__REQUIRED WORK__:
When counting, include every line of the data that holds "routes", then state the total alone.

__SUPPLIED DATA__:
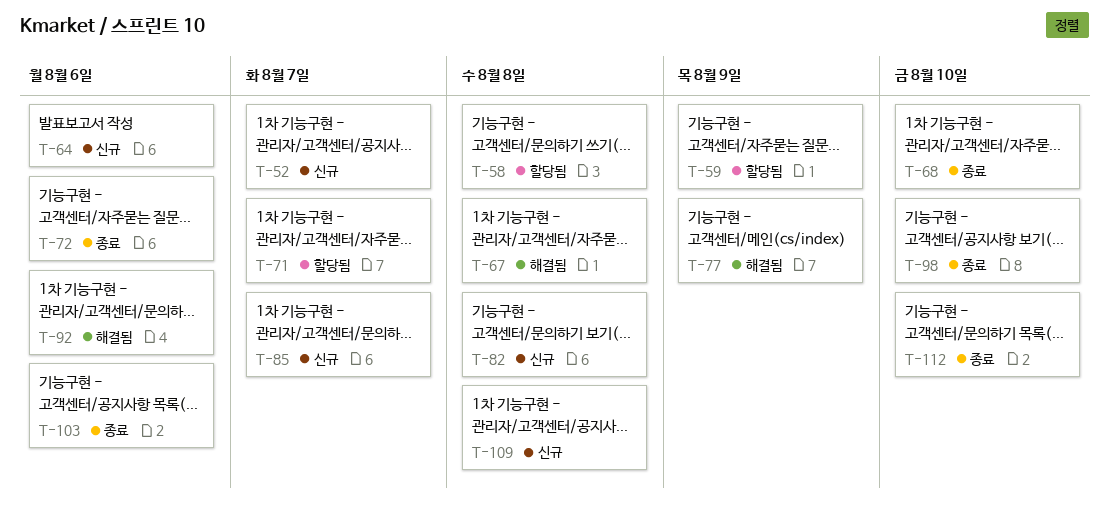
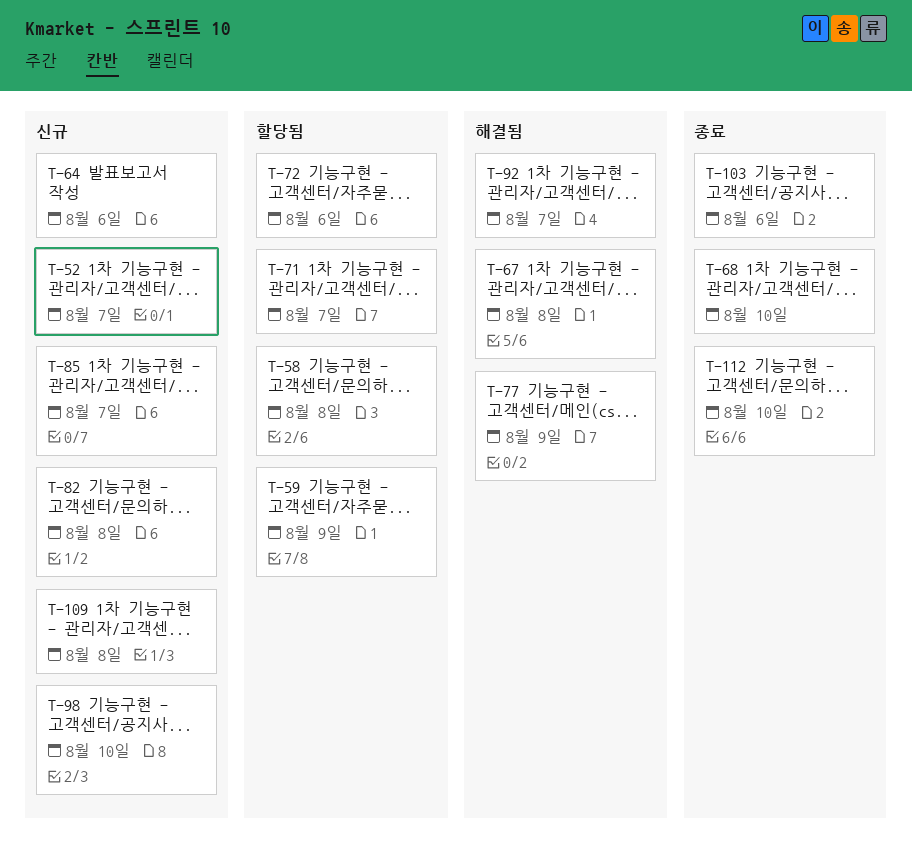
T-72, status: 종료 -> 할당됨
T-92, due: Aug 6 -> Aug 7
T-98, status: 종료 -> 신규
--
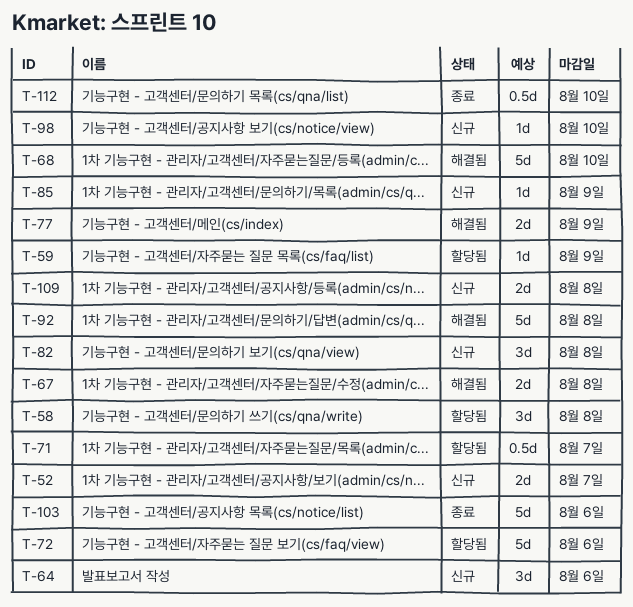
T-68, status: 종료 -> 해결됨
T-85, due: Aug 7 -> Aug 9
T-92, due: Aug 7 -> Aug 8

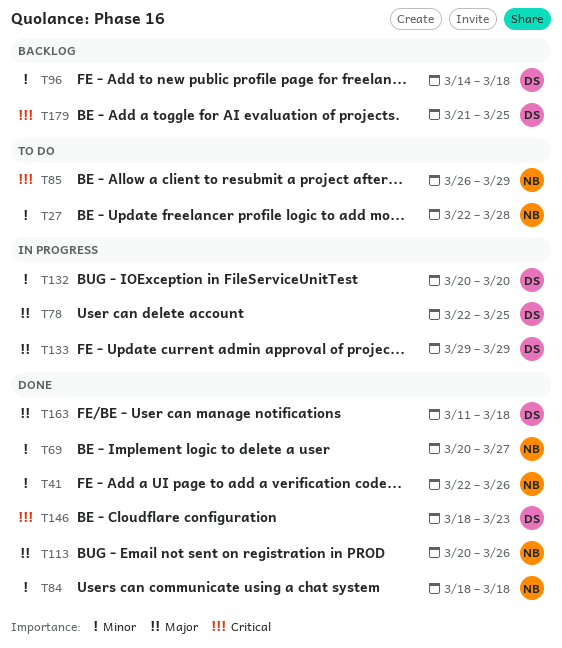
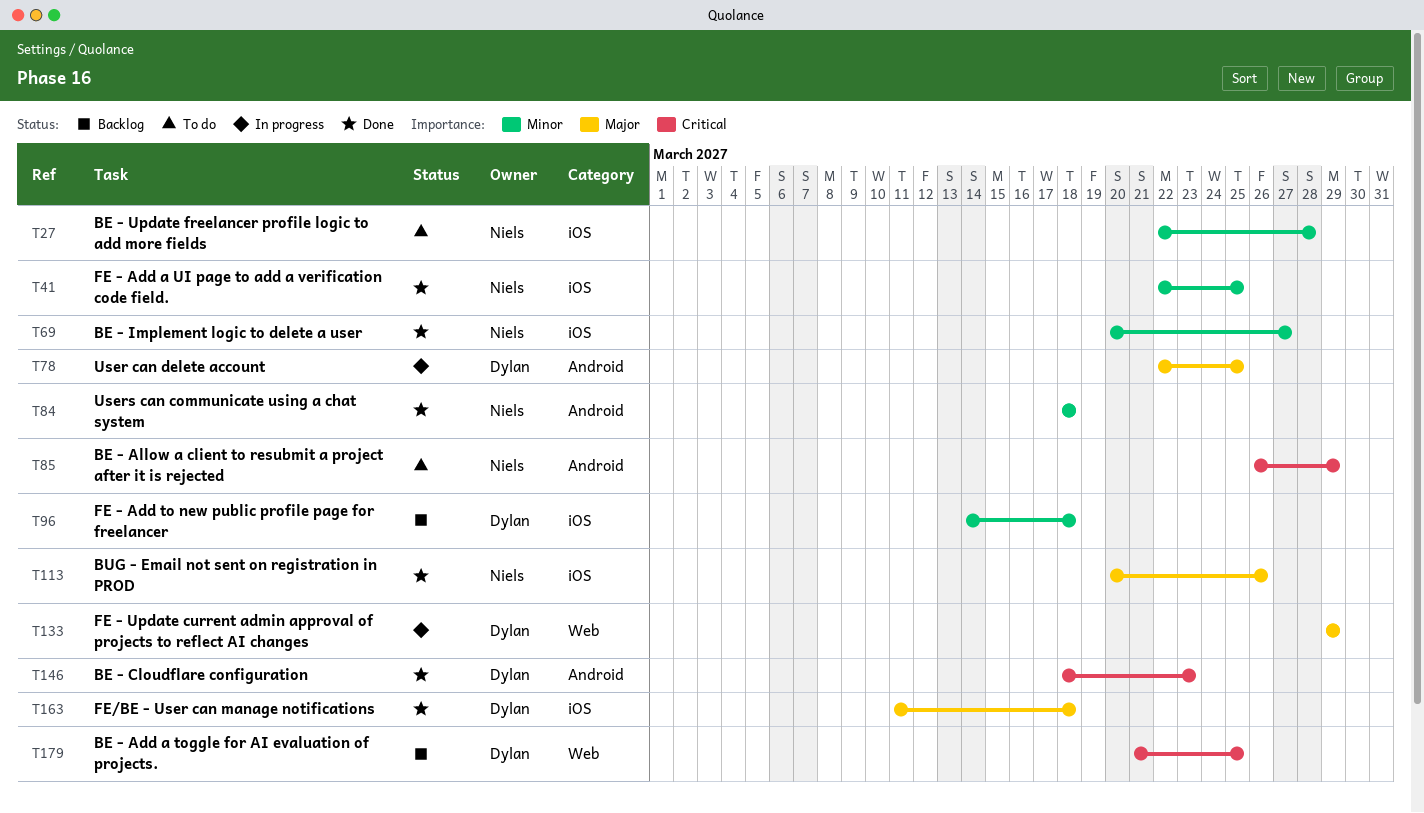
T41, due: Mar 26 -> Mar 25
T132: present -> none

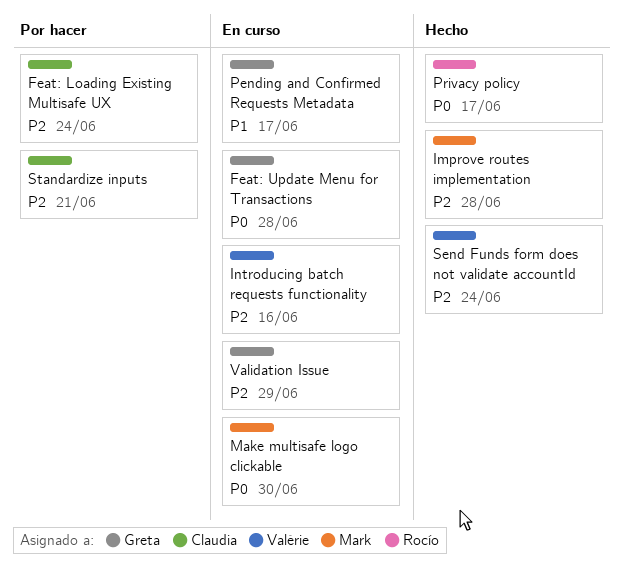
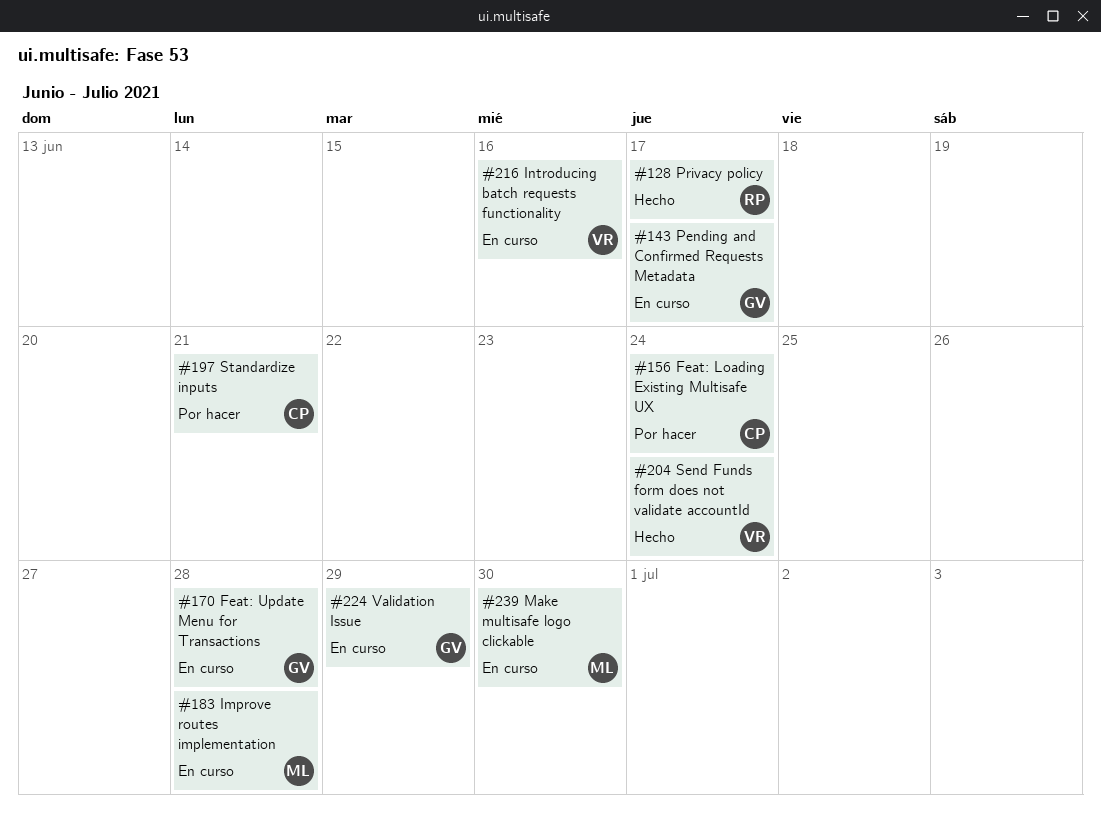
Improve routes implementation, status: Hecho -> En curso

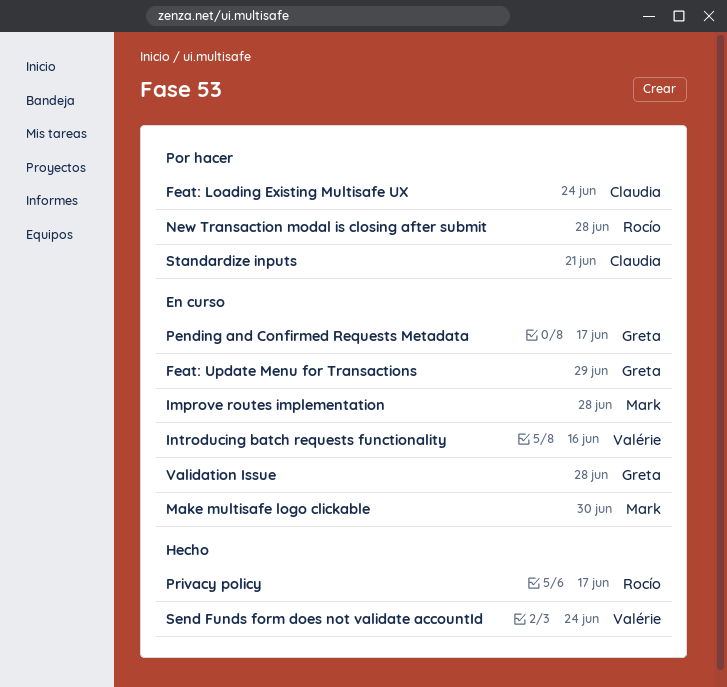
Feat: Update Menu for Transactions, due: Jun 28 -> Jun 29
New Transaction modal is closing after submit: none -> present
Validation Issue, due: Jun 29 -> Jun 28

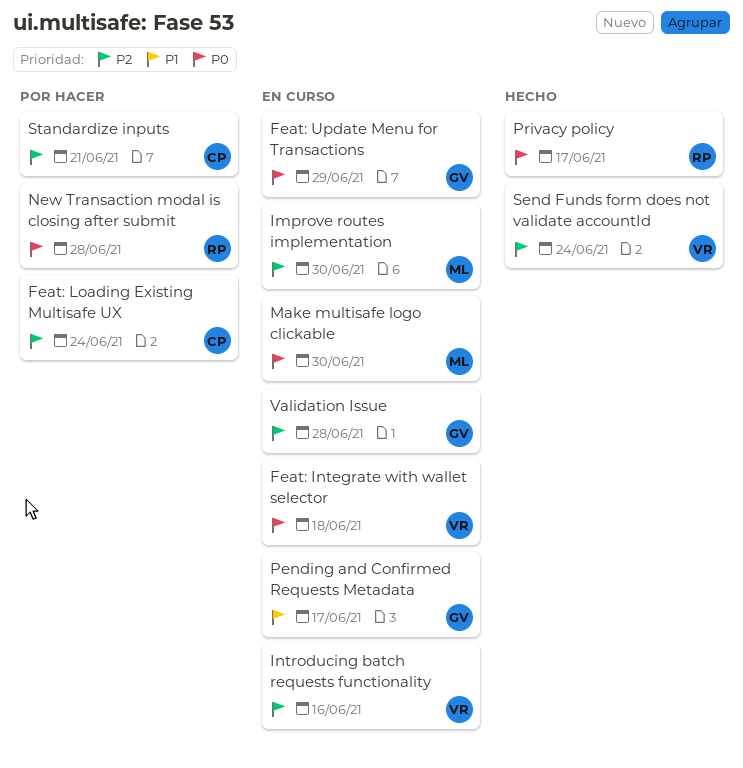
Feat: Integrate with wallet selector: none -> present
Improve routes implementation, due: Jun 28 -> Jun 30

__REPLY TO THE EXERCISE__:
2